# Alıştırma A:
Aşağıdaki kaynak metne göre Justin Kruger ile David Dunning üniversite öğrencileri arasında neden bir deney yapmıştır? Bir ya da iki cümleyle açıklayın.
# Alıştırma B:
Kaynak metinde sınıfın %90 üzerinde doğru cevap veren en başarılı öğrencileri, soruların yaklaşık ne kadarını bildiklerini düşünür?
# Alıştırma C:
Dunning ve Kruger'in teorisini anlatan kaynak metni, son cümlesinden sonra devam ettirin.

# Kaynak Metin:
****************************************
Ülkede gündemin hızına haftalık yazı ile yetişmenin imkanı yok… Ama genel anlamda fotoğrafa kuşbakışı olarak bakıp tüm olup bitenleri aynı pota içerisinde görüp değerlendirdiğimizde insan kaynağının temel belirleyici olduğunu görüyoruz…
Enflasyon, faizler, hayat pahalılığı, alım gücü, yoksulluk, borsa, döviz, altın, kiralar, deprem bölgelerinde olup bitenler, terör olayları, şehitlerimiz, kalekol çadır denklemi, işsizlik, Can Ataklı, FB-GS kupa maçının Arabistan’da oynanacak olması, yerel seçim süreçleri, adaylık süreçleri, yaz saati uygulamasının devamlılığı, trafik, İstanbul-Manhattan kıyaslaması, Hüda-Par’ın Özerklik-Federasyon-Eyalet Sistemi yumurtlaması, medya, AYM, Can Atalay yavşaklığı, Asgari ücret, memur ve emekli maaş artış beklentileri, Kırmızı bültenle aranan suç örgütlerinin cımbızlanması, Et fiyatları, akaryakıt, Üçüncü sayfa haberleri, siyasi konuşmalar, yeni yıl beklentileri, illerimizin zeka testi puanları vb… Gündem böyle uzayıp gidiyor… İşte ülke genelinde tüm bu olup bitenlerin her birini küçük bir Puzzle (pazıl) olarak desenleyip baktığımızda toplumsal bir problem şüphesi ortaya çıkıyor…
Justin Kruger ve David Dunning isimli iki psikiyatri uzmanı yaptıkları bilimsel araştırmalara dayanarak bir teori geliştirirler… Bu teoriye göre; cahil ve niteliksiz insanların, kendilerinden daha bilgili, kültürlü ve nitelikli insanlardan daha çok kendilerine güvendiklerini, kendilerini toplumsal yaşamda daha öne çıkardıklarını ileri sürerler…
Geliştirdikleri teoriyi deneysel olarak doğrulamak amacıyla üniversite öğrencileri arasında bir deney yaparlar. Bir sınav sonrasında bütün deneklere sınavın nasıl geçtiğini sorarlar ve aldıkları cevaplar ile sınav sonuçları arasındaki çelişki tam da iki uzmanın tahmin ettikleri gibi çıkar…
Sınav sorularının % 10’una bile cevap veremeyen başarısız öğrenciler, soruların en az %60’ını doğru cevapladıklarını hatta %70’e varan oranlarda başarılı olduklarını ileri sürerler. Buna karşılık sınıfın en başarılı ve %90 üzerinde doğru cevap veren öğrenciler de soruların yaklaşık %70’ini bildiklerini düşünürler.
****************************************
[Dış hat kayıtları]

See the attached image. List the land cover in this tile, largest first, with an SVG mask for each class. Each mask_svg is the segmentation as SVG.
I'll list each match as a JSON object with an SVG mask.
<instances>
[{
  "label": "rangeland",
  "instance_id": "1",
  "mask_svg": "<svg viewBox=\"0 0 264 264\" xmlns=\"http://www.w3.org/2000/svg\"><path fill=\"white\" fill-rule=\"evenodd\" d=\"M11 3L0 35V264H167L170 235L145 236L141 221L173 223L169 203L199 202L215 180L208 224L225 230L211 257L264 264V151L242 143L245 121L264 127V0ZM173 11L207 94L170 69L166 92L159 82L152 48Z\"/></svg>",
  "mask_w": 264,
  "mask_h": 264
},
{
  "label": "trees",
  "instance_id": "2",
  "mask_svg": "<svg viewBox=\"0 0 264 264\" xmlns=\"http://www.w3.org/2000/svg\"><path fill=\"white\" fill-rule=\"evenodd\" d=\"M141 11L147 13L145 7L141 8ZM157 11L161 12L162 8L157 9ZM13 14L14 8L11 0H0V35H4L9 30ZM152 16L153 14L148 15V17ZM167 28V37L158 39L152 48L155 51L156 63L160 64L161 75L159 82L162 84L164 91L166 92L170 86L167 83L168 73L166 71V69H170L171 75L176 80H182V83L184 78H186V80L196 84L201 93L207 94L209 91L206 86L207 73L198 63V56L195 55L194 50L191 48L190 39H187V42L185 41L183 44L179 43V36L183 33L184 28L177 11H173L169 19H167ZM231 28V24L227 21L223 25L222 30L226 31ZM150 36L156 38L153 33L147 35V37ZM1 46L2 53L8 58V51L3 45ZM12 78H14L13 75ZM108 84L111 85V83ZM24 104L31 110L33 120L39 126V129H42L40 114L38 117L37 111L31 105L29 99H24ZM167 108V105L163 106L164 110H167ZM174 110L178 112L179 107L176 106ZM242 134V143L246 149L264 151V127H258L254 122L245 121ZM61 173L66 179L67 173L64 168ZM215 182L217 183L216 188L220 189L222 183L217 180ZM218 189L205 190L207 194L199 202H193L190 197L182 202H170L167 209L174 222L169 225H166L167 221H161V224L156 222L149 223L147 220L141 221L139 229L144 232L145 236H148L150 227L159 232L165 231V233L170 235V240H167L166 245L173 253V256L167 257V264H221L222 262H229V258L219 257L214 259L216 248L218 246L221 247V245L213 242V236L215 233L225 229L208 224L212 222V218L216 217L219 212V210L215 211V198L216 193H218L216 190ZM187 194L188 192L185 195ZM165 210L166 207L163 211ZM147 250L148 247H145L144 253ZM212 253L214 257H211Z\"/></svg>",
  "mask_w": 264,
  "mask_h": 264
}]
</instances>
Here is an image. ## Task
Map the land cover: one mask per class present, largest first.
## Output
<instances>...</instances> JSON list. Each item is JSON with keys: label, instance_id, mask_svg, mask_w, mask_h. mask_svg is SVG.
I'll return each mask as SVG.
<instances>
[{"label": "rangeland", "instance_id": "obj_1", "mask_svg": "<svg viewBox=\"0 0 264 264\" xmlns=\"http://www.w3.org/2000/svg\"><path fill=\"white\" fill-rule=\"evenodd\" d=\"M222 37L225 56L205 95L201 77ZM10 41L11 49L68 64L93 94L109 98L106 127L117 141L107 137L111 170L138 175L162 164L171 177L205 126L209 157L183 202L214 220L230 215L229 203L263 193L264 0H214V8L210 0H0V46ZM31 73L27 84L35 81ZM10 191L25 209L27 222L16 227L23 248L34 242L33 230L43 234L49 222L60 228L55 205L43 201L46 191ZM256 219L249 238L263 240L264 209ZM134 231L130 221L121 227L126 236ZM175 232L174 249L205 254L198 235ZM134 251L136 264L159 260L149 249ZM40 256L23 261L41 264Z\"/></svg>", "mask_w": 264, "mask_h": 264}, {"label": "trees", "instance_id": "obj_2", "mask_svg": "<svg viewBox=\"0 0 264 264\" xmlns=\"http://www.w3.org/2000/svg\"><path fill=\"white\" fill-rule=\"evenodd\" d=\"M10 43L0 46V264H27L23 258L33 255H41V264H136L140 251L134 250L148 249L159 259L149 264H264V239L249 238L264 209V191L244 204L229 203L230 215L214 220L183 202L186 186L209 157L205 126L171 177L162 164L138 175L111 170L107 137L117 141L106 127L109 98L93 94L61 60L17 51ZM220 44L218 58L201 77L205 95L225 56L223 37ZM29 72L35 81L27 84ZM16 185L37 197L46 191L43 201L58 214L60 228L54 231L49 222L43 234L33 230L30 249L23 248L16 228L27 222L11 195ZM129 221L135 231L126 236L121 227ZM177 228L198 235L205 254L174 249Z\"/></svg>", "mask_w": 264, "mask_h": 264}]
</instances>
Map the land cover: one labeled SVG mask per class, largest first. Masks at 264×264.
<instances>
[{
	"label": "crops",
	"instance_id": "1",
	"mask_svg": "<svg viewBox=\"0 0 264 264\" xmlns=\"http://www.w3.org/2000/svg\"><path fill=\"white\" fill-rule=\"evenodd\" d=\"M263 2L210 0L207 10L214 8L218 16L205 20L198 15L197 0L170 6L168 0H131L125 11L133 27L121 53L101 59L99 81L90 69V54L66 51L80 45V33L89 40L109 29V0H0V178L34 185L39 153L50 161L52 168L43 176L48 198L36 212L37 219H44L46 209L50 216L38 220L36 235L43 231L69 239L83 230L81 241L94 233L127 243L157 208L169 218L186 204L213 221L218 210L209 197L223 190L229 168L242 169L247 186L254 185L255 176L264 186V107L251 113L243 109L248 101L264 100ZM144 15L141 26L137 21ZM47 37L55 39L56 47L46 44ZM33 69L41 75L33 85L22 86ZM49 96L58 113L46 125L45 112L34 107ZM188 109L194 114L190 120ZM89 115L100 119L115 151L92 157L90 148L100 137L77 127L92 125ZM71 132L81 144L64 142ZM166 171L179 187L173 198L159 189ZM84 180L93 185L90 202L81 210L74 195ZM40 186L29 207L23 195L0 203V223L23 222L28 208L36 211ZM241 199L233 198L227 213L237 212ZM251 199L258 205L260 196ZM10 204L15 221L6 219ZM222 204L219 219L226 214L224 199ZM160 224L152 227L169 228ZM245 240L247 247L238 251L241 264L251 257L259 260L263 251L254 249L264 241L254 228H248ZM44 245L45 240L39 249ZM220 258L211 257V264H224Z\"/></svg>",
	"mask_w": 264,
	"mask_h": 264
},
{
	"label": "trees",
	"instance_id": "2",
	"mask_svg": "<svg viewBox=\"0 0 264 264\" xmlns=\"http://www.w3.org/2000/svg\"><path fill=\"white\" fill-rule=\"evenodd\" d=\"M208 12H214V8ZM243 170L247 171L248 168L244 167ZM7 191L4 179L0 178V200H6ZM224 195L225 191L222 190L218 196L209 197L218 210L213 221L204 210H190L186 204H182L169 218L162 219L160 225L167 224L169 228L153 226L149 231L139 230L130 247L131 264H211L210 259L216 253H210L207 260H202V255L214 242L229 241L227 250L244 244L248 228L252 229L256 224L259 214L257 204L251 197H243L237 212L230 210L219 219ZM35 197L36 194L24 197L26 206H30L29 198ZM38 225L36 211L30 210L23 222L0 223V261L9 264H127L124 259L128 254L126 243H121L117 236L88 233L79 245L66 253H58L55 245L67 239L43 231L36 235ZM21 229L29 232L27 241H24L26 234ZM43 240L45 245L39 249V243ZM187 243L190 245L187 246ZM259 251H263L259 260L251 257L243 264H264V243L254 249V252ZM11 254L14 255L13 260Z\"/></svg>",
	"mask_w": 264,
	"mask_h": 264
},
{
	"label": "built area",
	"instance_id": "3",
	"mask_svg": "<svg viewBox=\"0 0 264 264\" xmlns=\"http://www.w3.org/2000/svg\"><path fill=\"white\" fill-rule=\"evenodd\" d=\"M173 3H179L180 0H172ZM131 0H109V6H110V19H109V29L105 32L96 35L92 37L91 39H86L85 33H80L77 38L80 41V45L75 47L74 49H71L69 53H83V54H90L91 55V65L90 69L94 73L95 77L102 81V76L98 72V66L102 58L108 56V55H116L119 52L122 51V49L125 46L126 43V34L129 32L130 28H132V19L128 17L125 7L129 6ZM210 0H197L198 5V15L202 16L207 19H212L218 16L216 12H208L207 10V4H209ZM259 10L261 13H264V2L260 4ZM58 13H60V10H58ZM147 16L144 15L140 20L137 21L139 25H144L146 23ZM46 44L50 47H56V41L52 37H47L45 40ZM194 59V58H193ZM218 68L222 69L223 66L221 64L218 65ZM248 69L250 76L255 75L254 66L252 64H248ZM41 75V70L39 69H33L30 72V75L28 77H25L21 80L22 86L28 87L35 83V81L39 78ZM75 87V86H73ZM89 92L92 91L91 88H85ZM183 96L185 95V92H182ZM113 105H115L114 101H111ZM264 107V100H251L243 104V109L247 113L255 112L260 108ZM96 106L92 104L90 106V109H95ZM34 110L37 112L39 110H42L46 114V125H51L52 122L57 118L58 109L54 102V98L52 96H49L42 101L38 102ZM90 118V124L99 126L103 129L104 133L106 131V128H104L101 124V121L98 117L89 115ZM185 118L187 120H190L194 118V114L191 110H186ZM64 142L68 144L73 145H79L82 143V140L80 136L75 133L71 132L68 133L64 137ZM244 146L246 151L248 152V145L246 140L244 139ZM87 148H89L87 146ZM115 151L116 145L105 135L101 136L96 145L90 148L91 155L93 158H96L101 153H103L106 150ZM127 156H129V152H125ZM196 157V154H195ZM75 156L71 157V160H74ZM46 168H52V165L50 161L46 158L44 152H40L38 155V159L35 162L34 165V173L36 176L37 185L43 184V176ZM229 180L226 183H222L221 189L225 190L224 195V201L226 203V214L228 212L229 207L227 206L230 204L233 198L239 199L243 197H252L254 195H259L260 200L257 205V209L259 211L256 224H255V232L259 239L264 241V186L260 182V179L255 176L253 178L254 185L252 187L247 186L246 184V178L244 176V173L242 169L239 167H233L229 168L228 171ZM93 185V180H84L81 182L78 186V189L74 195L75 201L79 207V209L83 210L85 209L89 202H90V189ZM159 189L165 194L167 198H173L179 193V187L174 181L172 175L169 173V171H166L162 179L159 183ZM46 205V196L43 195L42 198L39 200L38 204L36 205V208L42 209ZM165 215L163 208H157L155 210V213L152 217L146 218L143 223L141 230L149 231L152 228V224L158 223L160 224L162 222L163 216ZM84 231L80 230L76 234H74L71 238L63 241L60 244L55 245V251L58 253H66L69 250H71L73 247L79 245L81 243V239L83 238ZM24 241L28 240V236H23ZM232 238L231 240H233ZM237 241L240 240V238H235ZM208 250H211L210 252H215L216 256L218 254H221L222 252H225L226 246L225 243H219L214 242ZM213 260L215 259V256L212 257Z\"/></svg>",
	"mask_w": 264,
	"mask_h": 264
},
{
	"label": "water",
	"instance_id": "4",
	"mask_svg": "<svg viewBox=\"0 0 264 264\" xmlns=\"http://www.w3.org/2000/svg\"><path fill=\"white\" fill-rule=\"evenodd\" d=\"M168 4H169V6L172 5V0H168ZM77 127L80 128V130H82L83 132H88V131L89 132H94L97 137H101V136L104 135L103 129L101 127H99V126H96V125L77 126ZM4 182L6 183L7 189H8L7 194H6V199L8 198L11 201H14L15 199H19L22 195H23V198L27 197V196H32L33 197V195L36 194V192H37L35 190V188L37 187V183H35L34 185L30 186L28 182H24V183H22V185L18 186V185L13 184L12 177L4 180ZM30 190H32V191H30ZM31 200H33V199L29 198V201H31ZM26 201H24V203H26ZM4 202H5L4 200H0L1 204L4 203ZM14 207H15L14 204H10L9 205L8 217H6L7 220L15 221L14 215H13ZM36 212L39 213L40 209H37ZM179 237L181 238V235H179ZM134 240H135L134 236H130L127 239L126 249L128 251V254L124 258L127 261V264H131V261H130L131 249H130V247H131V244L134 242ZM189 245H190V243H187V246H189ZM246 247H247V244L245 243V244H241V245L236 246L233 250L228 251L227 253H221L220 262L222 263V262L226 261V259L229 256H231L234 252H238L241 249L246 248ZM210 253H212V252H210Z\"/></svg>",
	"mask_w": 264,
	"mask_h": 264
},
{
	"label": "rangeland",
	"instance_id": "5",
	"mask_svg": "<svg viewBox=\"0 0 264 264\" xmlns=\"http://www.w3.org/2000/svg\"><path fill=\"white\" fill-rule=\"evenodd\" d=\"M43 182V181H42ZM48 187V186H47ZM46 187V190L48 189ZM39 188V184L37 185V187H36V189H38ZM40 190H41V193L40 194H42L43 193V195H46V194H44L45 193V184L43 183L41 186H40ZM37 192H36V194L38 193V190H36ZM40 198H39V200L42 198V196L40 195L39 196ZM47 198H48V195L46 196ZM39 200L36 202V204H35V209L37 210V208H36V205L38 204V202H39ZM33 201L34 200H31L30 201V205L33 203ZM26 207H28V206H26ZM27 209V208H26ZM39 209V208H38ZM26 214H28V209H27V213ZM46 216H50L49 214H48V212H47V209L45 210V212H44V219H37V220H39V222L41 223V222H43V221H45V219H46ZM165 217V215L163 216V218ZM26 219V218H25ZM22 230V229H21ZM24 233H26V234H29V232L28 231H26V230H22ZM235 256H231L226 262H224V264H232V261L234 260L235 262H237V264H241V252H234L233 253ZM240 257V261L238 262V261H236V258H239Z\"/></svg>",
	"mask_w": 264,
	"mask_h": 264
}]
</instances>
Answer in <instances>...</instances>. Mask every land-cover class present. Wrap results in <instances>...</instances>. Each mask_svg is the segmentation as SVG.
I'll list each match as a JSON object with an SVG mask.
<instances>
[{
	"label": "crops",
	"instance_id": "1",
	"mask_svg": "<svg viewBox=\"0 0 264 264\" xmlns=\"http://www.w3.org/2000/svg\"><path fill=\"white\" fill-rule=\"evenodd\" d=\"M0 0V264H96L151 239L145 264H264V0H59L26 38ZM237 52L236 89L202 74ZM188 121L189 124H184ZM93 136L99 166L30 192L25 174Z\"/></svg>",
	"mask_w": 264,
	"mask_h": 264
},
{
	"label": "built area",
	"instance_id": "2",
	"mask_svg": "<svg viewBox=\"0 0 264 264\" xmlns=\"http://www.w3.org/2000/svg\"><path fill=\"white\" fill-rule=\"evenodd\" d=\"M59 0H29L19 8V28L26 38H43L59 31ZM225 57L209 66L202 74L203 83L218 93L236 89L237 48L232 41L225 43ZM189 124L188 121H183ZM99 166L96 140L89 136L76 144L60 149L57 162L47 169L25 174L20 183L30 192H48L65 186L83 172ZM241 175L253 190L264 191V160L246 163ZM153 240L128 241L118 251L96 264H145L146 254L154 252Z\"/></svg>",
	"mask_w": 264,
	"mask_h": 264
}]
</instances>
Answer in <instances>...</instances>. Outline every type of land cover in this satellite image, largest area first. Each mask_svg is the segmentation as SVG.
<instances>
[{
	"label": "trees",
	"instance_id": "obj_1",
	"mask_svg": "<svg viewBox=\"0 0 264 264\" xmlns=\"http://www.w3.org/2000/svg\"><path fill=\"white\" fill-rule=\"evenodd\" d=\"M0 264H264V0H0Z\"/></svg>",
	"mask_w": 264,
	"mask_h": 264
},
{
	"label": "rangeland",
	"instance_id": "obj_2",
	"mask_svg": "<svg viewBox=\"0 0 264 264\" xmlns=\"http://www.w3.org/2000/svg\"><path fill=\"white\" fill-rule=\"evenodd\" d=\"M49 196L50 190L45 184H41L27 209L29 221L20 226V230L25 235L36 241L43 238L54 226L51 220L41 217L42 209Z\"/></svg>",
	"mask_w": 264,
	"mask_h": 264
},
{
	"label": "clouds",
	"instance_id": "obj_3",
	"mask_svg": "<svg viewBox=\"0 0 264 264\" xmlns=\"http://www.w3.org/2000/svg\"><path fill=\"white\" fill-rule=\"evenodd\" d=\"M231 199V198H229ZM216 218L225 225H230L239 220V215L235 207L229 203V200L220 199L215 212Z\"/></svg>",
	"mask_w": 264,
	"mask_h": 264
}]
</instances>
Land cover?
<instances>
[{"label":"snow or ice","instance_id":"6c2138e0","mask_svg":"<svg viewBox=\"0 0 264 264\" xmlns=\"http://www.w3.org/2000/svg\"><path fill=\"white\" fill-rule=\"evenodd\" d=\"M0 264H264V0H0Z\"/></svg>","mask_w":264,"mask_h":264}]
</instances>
****************************************
# Yanıt A:
Kruger ile Dunning, geliştirdikleri teoriyi deneysel olarak doğrulamak için üniversite öğrencileri arasında bir deney yapmıştır.

# Yanıt B:
Soruların yaklaşık %70'ini bildiklerini düşünürler.

# Yanıt C:
Kısacası en başarılılar sonuç tahmininde oldukça ihtiyatlı davranırken, sınıfın en başarısızlarının kendilerine aşırı derecede güvendikleri doğrulanmış olur… Dunning-Kruger ikilisi yaptıkları bütün araştırma ve deneylere dayanarak kendi isimleri ile anılan teorilerini yayınlarlar.
Bu teoriye göre;
• Niteliksiz insanlar, ne ölçüde niteliksiz olduklarını fark edemezler…
• Niteliksiz insanlar, niteliklerini abartma eğilimindedirler…
• Niteliksiz insanlar, gerçekten nitelikli insanların niteliklerini görüp anlamaktan da acizdirler…
• Eğer nitelikleri belli bir eğitimle artırılırsa, aynı niteliksiz insanlar, niteliksizliklerinin farkına varmaya başlarlar…
Tüm sonuçların değerlendirilmesi sonrası Dunning-Kruger Sendromu yazılır. İşinde çok iyi olduğuna yürekten inanan yetersiz kişi, kendini ve yaptıklarını övmekten, her işte öne çıkmaktan ve asla yapamayacağı işlere talip olmaktan hiçbir rahatsızlık duymamakta, aksine her şeyin kendi hakkı olduğunu düşünmektedir.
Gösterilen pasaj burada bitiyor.